### [What the exercise asks]
Scan the records beneath this line for the line holding "Arnaud Dordini (Afiph)" and the line holding "challenge et fait", then transcribe exactly those two and all lines between.

### [Data to process]
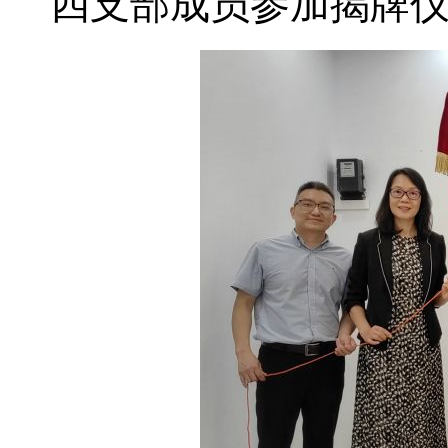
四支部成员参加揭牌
* * *
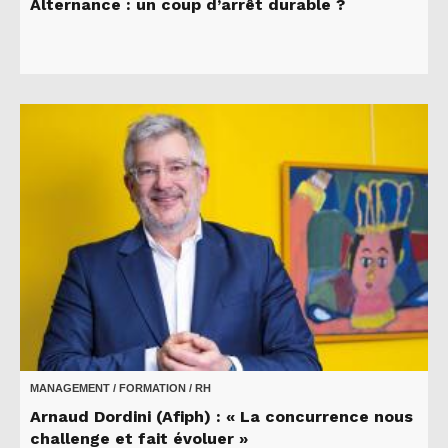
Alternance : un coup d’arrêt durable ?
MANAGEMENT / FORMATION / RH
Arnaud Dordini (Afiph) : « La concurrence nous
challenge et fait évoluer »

### [Reply]
Arnaud Dordini (Afiph) : « La concurrence nous
challenge et fait évoluer »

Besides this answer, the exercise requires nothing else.